Adipose-derived mesenchymal stem cells (ADMSCs) and nucleus pulposus-derived mesenchymal stem cells (NPMSCs) are two cell candidates for cell-based therapies for intervertebral disc (IVD) regeneration. However, little work has been done to determine the influence of hypoxia in the IVD on the biological behaviors of ADMSCs and NPMSCs. This study aimed to investigate the viability, proliferation and differentiation of rat ADMSCs and NPMSCs in the hypoxic environment of IVD in vitro. ADMSCs and NPMSCs isolated from 6 SD rats were cultured under normoxia (20% O2) and hypoxia (2% O2) mimicking the standard condition and hypoxic environment of the IVD for 14 days. Cell viability was determined by the annexin-V-FITC/propidium iodide double-staining assay and cell proliferation was measured by MTT assay. The expression of hypoxia-inducible factor-1α, glucose transporter (GLUT)-1, GLUT-3 and vascular endothelial growth factor-A at the mRNA level was examined by RT-PCR. In cells cultured in three-dimensional micromass and differentiation medium, aggrecan, collagen-II and Sox-9 expression at mRNA and protein levels were examined by RT-PCR and Western blot. Hypoxia inhibited the viability and proliferation of both ADMSCs and NPMSCs, but promoted the chondrocytic differentiation of ADMSCs and NPMSCs. Compared to ADMSCs, NPMSCs showed greater viability, proliferation and chondrocytic differentiation under hypoxia. In conclusion, hypoxia in the IVD had a significant impact on the viability, proliferation and chondrocytic differentiation of ADMSCs and NPMSCs. NPMSCs exhibited more potent biological activity than ADMSCs in the hypoxic environment of the IVD and may represent another candidate for cell-based therapy for IVD regeneration.

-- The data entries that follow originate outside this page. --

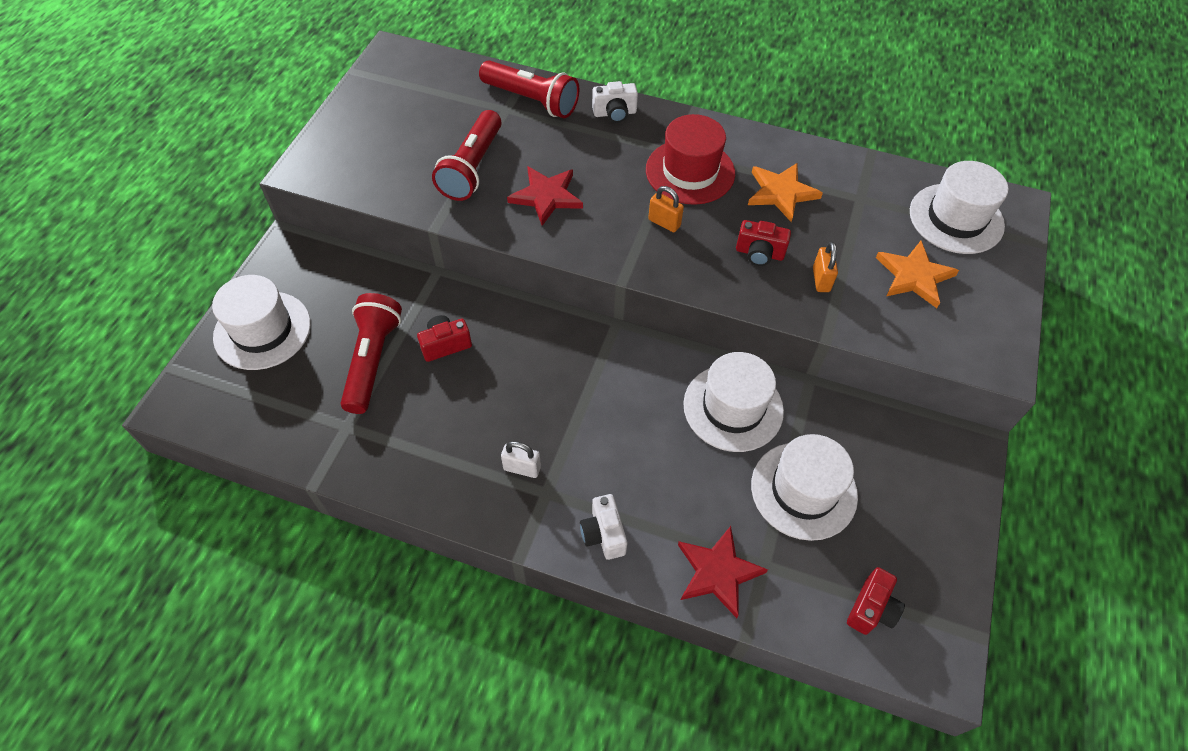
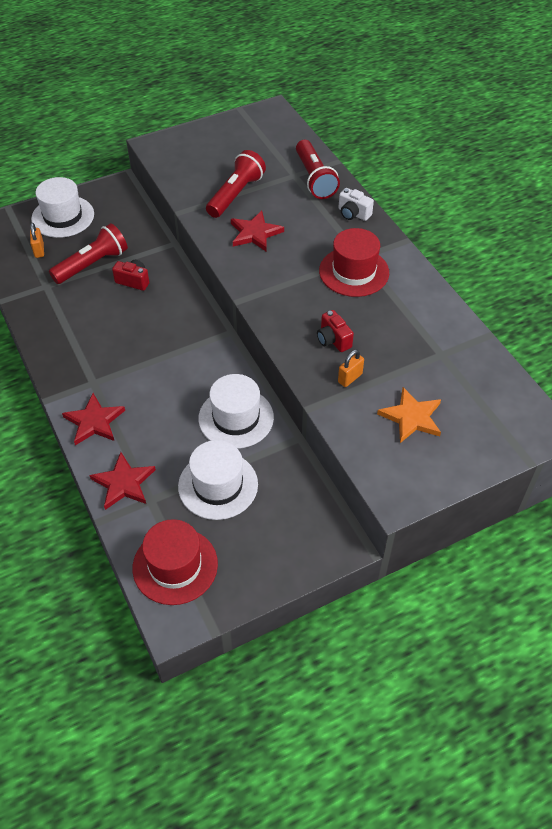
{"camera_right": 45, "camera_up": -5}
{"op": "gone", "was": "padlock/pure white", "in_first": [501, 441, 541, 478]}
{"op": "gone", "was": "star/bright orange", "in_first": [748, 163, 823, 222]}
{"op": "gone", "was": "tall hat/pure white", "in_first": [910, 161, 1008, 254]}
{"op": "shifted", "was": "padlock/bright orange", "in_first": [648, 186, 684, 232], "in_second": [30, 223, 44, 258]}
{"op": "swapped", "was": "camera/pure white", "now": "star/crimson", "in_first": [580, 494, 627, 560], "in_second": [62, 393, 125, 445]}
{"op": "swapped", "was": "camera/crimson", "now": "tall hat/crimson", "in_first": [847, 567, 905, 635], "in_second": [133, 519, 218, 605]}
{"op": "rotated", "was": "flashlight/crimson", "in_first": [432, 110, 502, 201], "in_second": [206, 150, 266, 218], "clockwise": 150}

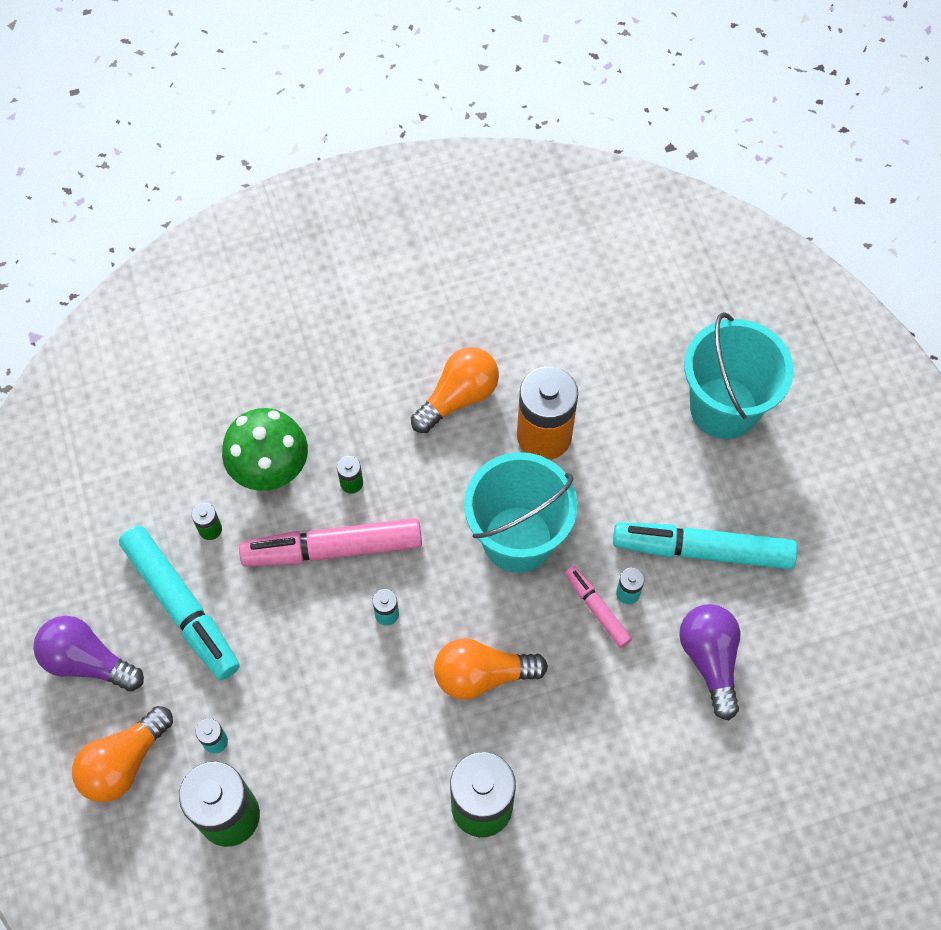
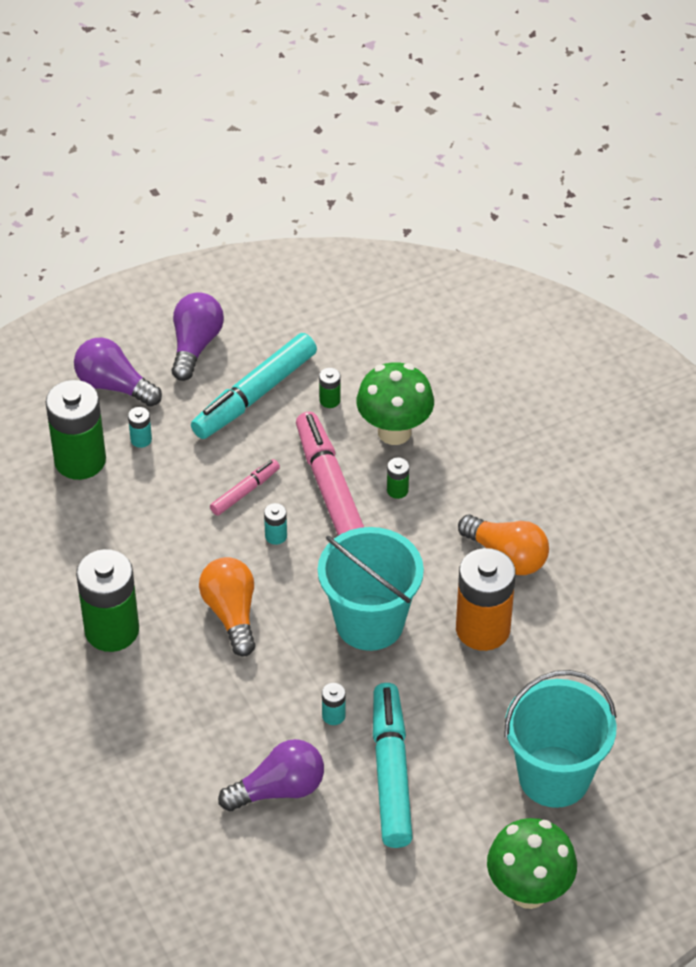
{"camera_right": 80, "camera_up": -15}
{"op": "new", "now": "toadstool/green", "in_second": [487, 818, 577, 909]}
{"op": "shifted", "was": "felt pen/rosy", "in_first": [565, 566, 632, 648], "in_second": [210, 459, 280, 516]}
{"op": "repainted", "was": "bulb/bright orange", "now": "bulb/violet", "in_first": [72, 706, 173, 802], "in_second": [74, 337, 162, 407]}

机译:脂肪来源的间充质干细胞(ADMSCs)和髓核来源的间充质干细胞(NPMSCs)是两种基于细胞的椎间盘(IVD)再生疗法的候选细胞。但是,很少有工作来确定IVD中的缺氧对ADMSCs和NPMSCs生物学行为的影响。本研究旨在探讨体外低氧环境下大鼠ADMSCs和NPMSCs的活力,增殖和分化。将从6只SD大鼠中分离出的ADMSC和NPMSC在常氧(20%O2)和低氧(2%O2)下模拟IVD的标准状况和低氧环境培养14天。通过膜联蛋白-V-FITC /碘化丙啶双染色测定法测定细胞活力,并通过MTT测定法测定细胞增殖。通过RT-PCR检测缺氧诱导因子-1α,葡萄糖转运蛋白(GLUT)-1,GLUT-3和血管内皮生长因子-A在mRNA水平的表达。在三维微质量和分化培养基中培养的细胞中,通过RT-PCR和Western印迹检测了蛋白聚糖,胶原蛋白II和Sox-9在mRNA和蛋白水平上的表达。缺氧抑制了ADMSCs和NPMSCs的活力和增殖,但促进了ADMSCs和NPMSCs的软骨分化。与ADMSCs相比,NPMSCs在缺氧条件下表现出更大的生存力,增殖能力和软骨分化。总之,IVD中的缺氧对ADMSCs和NPMSCs的生存力,增殖和软骨分化具有重要影响。在IVD的低氧环境中,NPMSC比ADMSC表现出更强的生物学活性,并且可能代表了基于细胞的IVD再生治疗的另一种候选药物。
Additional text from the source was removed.